(Beginning of Data supplied)

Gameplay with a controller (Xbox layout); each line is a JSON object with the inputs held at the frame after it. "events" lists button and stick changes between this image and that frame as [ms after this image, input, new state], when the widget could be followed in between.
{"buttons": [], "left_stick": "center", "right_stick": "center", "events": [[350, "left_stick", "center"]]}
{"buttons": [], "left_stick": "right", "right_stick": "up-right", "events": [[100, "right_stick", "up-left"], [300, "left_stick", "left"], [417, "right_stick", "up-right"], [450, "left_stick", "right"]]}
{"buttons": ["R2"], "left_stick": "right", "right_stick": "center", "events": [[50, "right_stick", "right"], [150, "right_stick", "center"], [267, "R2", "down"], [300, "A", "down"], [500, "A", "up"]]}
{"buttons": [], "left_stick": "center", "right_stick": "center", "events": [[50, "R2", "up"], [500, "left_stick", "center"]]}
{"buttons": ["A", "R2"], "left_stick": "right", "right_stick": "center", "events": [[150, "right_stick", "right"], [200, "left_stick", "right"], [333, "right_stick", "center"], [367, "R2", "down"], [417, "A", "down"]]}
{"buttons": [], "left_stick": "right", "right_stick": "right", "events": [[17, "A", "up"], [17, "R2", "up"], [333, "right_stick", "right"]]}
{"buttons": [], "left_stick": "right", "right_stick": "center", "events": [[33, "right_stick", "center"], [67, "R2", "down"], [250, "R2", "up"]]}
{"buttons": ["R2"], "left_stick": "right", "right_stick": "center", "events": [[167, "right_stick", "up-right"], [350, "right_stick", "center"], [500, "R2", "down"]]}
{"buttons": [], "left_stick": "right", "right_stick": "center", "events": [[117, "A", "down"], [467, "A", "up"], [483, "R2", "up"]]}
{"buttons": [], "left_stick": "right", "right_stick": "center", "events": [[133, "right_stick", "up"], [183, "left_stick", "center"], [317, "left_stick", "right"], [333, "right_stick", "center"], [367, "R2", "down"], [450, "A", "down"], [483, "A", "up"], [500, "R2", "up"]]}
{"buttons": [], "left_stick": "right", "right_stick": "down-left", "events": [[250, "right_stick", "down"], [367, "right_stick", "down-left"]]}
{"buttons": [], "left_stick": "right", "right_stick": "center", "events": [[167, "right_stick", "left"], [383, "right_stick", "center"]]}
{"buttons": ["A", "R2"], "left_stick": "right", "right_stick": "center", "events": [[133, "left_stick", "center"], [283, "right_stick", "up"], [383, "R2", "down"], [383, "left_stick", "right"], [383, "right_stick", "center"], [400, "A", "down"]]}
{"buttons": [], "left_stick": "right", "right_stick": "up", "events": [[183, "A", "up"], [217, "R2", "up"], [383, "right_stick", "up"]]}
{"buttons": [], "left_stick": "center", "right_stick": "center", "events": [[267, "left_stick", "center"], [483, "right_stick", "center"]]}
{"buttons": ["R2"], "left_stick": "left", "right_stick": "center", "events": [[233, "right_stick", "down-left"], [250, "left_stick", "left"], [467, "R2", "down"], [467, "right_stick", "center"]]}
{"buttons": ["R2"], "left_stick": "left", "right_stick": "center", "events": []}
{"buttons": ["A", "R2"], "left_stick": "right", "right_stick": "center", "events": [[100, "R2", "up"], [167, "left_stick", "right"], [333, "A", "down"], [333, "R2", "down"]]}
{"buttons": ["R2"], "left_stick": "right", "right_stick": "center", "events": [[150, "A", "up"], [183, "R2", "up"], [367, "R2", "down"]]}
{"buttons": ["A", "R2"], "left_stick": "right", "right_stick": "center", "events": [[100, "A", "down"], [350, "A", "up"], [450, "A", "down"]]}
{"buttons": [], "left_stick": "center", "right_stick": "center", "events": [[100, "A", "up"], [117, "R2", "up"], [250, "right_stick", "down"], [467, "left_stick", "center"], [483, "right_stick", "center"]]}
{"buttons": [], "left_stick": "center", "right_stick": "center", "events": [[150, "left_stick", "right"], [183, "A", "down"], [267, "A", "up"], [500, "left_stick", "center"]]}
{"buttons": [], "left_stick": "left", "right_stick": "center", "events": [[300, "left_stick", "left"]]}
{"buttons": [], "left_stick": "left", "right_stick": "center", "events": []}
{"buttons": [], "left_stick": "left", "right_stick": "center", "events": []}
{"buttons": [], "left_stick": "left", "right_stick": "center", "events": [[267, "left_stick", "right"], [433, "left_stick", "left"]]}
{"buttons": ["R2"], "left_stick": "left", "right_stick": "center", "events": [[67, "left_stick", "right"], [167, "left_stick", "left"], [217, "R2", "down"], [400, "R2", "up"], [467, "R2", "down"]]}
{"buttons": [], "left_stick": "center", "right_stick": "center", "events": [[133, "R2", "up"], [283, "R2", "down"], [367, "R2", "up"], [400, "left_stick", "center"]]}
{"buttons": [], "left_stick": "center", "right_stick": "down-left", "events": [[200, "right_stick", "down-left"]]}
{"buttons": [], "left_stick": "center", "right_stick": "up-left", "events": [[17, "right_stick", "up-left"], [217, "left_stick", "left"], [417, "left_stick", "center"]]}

(End of Data supplied)

### Goal of the exercise
Reproduce the data above in full. Leave nothing out.

### Result for this task
Gameplay with a controller (Xbox layout); each line is a JSON object with the inputs held at the frame after it. "events" lists button and stick changes between this image and that frame as [ms after this image, input, new state], when the widget could be followed in between.
{"buttons": [], "left_stick": "center", "right_stick": "center", "events": [[350, "left_stick", "center"]]}
{"buttons": [], "left_stick": "right", "right_stick": "up-right", "events": [[100, "right_stick", "up-left"], [300, "left_stick", "left"], [417, "right_stick", "up-right"], [450, "left_stick", "right"]]}
{"buttons": ["R2"], "left_stick": "right", "right_stick": "center", "events": [[50, "right_stick", "right"], [150, "right_stick", "center"], [267, "R2", "down"], [300, "A", "down"], [500, "A", "up"]]}
{"buttons": [], "left_stick": "center", "right_stick": "center", "events": [[50, "R2", "up"], [500, "left_stick", "center"]]}
{"buttons": ["A", "R2"], "left_stick": "right", "right_stick": "center", "events": [[150, "right_stick", "right"], [200, "left_stick", "right"], [333, "right_stick", "center"], [367, "R2", "down"], [417, "A", "down"]]}
{"buttons": [], "left_stick": "right", "right_stick": "right", "events": [[17, "A", "up"], [17, "R2", "up"], [333, "right_stick", "right"]]}
{"buttons": [], "left_stick": "right", "right_stick": "center", "events": [[33, "right_stick", "center"], [67, "R2", "down"], [250, "R2", "up"]]}
{"buttons": ["R2"], "left_stick": "right", "right_stick": "center", "events": [[167, "right_stick", "up-right"], [350, "right_stick", "center"], [500, "R2", "down"]]}
{"buttons": [], "left_stick": "right", "right_stick": "center", "events": [[117, "A", "down"], [467, "A", "up"], [483, "R2", "up"]]}
{"buttons": [], "left_stick": "right", "right_stick": "center", "events": [[133, "right_stick", "up"], [183, "left_stick", "center"], [317, "left_stick", "right"], [333, "right_stick", "center"], [367, "R2", "down"], [450, "A", "down"], [483, "A", "up"], [500, "R2", "up"]]}
{"buttons": [], "left_stick": "right", "right_stick": "down-left", "events": [[250, "right_stick", "down"], [367, "right_stick", "down-left"]]}
{"buttons": [], "left_stick": "right", "right_stick": "center", "events": [[167, "right_stick", "left"], [383, "right_stick", "center"]]}
{"buttons": ["A", "R2"], "left_stick": "right", "right_stick": "center", "events": [[133, "left_stick", "center"], [283, "right_stick", "up"], [383, "R2", "down"], [383, "left_stick", "right"], [383, "right_stick", "center"], [400, "A", "down"]]}
{"buttons": [], "left_stick": "right", "right_stick": "up", "events": [[183, "A", "up"], [217, "R2", "up"], [383, "right_stick", "up"]]}
{"buttons": [], "left_stick": "center", "right_stick": "center", "events": [[267, "left_stick", "center"], [483, "right_stick", "center"]]}
{"buttons": ["R2"], "left_stick": "left", "right_stick": "center", "events": [[233, "right_stick", "down-left"], [250, "left_stick", "left"], [467, "R2", "down"], [467, "right_stick", "center"]]}
{"buttons": ["R2"], "left_stick": "left", "right_stick": "center", "events": []}
{"buttons": ["A", "R2"], "left_stick": "right", "right_stick": "center", "events": [[100, "R2", "up"], [167, "left_stick", "right"], [333, "A", "down"], [333, "R2", "down"]]}
{"buttons": ["R2"], "left_stick": "right", "right_stick": "center", "events": [[150, "A", "up"], [183, "R2", "up"], [367, "R2", "down"]]}
{"buttons": ["A", "R2"], "left_stick": "right", "right_stick": "center", "events": [[100, "A", "down"], [350, "A", "up"], [450, "A", "down"]]}
{"buttons": [], "left_stick": "center", "right_stick": "center", "events": [[100, "A", "up"], [117, "R2", "up"], [250, "right_stick", "down"], [467, "left_stick", "center"], [483, "right_stick", "center"]]}
{"buttons": [], "left_stick": "center", "right_stick": "center", "events": [[150, "left_stick", "right"], [183, "A", "down"], [267, "A", "up"], [500, "left_stick", "center"]]}
{"buttons": [], "left_stick": "left", "right_stick": "center", "events": [[300, "left_stick", "left"]]}
{"buttons": [], "left_stick": "left", "right_stick": "center", "events": []}
{"buttons": [], "left_stick": "left", "right_stick": "center", "events": []}
{"buttons": [], "left_stick": "left", "right_stick": "center", "events": [[267, "left_stick", "right"], [433, "left_stick", "left"]]}
{"buttons": ["R2"], "left_stick": "left", "right_stick": "center", "events": [[67, "left_stick", "right"], [167, "left_stick", "left"], [217, "R2", "down"], [400, "R2", "up"], [467, "R2", "down"]]}
{"buttons": [], "left_stick": "center", "right_stick": "center", "events": [[133, "R2", "up"], [283, "R2", "down"], [367, "R2", "up"], [400, "left_stick", "center"]]}
{"buttons": [], "left_stick": "center", "right_stick": "down-left", "events": [[200, "right_stick", "down-left"]]}
{"buttons": [], "left_stick": "center", "right_stick": "up-left", "events": [[17, "right_stick", "up-left"], [217, "left_stick", "left"], [417, "left_stick", "center"]]}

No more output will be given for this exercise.